The problem
Retype the entries exactly. Include every line.

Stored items
┄┄┄┄┄┄┄┄┄┄┄┄┄┄┄┄┄┄┄┄

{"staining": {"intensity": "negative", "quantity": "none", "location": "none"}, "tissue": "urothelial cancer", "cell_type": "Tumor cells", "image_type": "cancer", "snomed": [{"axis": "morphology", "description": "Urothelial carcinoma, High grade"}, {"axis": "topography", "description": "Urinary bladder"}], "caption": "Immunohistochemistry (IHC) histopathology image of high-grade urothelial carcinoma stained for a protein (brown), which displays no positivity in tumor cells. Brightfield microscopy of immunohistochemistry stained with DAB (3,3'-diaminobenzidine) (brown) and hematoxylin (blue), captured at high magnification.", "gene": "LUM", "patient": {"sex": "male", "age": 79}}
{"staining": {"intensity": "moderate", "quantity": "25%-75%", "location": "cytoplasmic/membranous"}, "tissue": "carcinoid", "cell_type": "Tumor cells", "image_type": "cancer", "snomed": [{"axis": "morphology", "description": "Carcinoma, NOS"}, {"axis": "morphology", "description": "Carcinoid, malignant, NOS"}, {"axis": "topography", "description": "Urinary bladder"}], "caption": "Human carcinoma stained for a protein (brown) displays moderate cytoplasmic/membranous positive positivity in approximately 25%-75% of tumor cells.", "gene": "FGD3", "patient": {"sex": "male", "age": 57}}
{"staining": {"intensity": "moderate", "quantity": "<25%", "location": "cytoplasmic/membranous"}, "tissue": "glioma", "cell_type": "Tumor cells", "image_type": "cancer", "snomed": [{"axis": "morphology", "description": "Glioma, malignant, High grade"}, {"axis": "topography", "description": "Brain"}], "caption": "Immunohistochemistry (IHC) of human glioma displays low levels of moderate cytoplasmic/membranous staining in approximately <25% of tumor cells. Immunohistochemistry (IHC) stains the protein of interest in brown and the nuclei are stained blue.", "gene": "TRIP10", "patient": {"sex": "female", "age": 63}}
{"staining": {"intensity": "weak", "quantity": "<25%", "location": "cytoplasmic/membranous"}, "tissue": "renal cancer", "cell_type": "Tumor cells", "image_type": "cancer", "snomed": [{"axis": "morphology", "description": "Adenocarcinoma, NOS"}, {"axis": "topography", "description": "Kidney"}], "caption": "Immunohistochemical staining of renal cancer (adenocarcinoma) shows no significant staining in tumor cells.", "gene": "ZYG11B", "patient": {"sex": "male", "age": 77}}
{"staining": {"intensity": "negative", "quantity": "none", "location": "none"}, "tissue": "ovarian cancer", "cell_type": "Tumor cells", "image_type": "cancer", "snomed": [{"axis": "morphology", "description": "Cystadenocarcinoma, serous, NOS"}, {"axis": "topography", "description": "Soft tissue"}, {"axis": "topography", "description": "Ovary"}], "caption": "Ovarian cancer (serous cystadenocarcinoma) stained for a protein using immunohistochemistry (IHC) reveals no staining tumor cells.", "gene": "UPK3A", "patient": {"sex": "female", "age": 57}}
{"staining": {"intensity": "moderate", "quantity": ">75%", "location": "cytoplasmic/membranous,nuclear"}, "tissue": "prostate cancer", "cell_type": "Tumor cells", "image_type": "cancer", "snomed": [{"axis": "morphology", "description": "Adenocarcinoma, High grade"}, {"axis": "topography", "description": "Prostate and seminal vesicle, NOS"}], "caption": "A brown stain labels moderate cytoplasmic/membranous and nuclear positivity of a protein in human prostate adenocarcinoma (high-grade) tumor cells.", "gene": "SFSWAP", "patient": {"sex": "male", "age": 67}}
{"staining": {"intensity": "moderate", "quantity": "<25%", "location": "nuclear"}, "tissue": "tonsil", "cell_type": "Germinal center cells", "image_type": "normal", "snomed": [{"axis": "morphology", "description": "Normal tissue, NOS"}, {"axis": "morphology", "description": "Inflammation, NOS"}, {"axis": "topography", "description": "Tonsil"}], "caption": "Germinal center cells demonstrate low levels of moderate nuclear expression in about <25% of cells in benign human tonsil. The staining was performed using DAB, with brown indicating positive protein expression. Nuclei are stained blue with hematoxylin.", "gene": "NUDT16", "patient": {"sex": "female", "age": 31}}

┄┄┄┄┄┄┄┄┄┄┄┄┄┄┄┄┄┄┄┄

Solution to this task
{"staining": {"intensity": "negative", "quantity": "none", "location": "none"}, "tissue": "urothelial cancer", "cell_type": "Tumor cells", "image_type": "cancer", "snomed": [{"axis": "morphology", "description": "Urothelial carcinoma, High grade"}, {"axis": "topography", "description": "Urinary bladder"}], "caption": "Immunohistochemistry (IHC) histopathology image of high-grade urothelial carcinoma stained for a protein (brown), which displays no positivity in tumor cells. Brightfield microscopy of immunohistochemistry stained with DAB (3,3'-diaminobenzidine) (brown) and hematoxylin (blue), captured at high magnification.", "gene": "LUM", "patient": {"sex": "male", "age": 79}}
{"staining": {"intensity": "moderate", "quantity": "25%-75%", "location": "cytoplasmic/membranous"}, "tissue": "carcinoid", "cell_type": "Tumor cells", "image_type": "cancer", "snomed": [{"axis": "morphology", "description": "Carcinoma, NOS"}, {"axis": "morphology", "description": "Carcinoid, malignant, NOS"}, {"axis": "topography", "description": "Urinary bladder"}], "caption": "Human carcinoma stained for a protein (brown) displays moderate cytoplasmic/membranous positive positivity in approximately 25%-75% of tumor cells.", "gene": "FGD3", "patient": {"sex": "male", "age": 57}}
{"staining": {"intensity": "moderate", "quantity": "<25%", "location": "cytoplasmic/membranous"}, "tissue": "glioma", "cell_type": "Tumor cells", "image_type": "cancer", "snomed": [{"axis": "morphology", "description": "Glioma, malignant, High grade"}, {"axis": "topography", "description": "Brain"}], "caption": "Immunohistochemistry (IHC) of human glioma displays low levels of moderate cytoplasmic/membranous staining in approximately <25% of tumor cells. Immunohistochemistry (IHC) stains the protein of interest in brown and the nuclei are stained blue.", "gene": "TRIP10", "patient": {"sex": "female", "age": 63}}
{"staining": {"intensity": "weak", "quantity": "<25%", "location": "cytoplasmic/membranous"}, "tissue": "renal cancer", "cell_type": "Tumor cells", "image_type": "cancer", "snomed": [{"axis": "morphology", "description": "Adenocarcinoma, NOS"}, {"axis": "topography", "description": "Kidney"}], "caption": "Immunohistochemical staining of renal cancer (adenocarcinoma) shows no significant staining in tumor cells.", "gene": "ZYG11B", "patient": {"sex": "male", "age": 77}}
{"staining": {"intensity": "negative", "quantity": "none", "location": "none"}, "tissue": "ovarian cancer", "cell_type": "Tumor cells", "image_type": "cancer", "snomed": [{"axis": "morphology", "description": "Cystadenocarcinoma, serous, NOS"}, {"axis": "topography", "description": "Soft tissue"}, {"axis": "topography", "description": "Ovary"}], "caption": "Ovarian cancer (serous cystadenocarcinoma) stained for a protein using immunohistochemistry (IHC) reveals no staining tumor cells.", "gene": "UPK3A", "patient": {"sex": "female", "age": 57}}
{"staining": {"intensity": "moderate", "quantity": ">75%", "location": "cytoplasmic/membranous,nuclear"}, "tissue": "prostate cancer", "cell_type": "Tumor cells", "image_type": "cancer", "snomed": [{"axis": "morphology", "description": "Adenocarcinoma, High grade"}, {"axis": "topography", "description": "Prostate and seminal vesicle, NOS"}], "caption": "A brown stain labels moderate cytoplasmic/membranous and nuclear positivity of a protein in human prostate adenocarcinoma (high-grade) tumor cells.", "gene": "SFSWAP", "patient": {"sex": "male", "age": 67}}
{"staining": {"intensity": "moderate", "quantity": "<25%", "location": "nuclear"}, "tissue": "tonsil", "cell_type": "Germinal center cells", "image_type": "normal", "snomed": [{"axis": "morphology", "description": "Normal tissue, NOS"}, {"axis": "morphology", "description": "Inflammation, NOS"}, {"axis": "topography", "description": "Tonsil"}], "caption": "Germinal center cells demonstrate low levels of moderate nuclear expression in about <25% of cells in benign human tonsil. The staining was performed using DAB, with brown indicating positive protein expression. Nuclei are stained blue with hematoxylin.", "gene": "NUDT16", "patient": {"sex": "female", "age": 31}}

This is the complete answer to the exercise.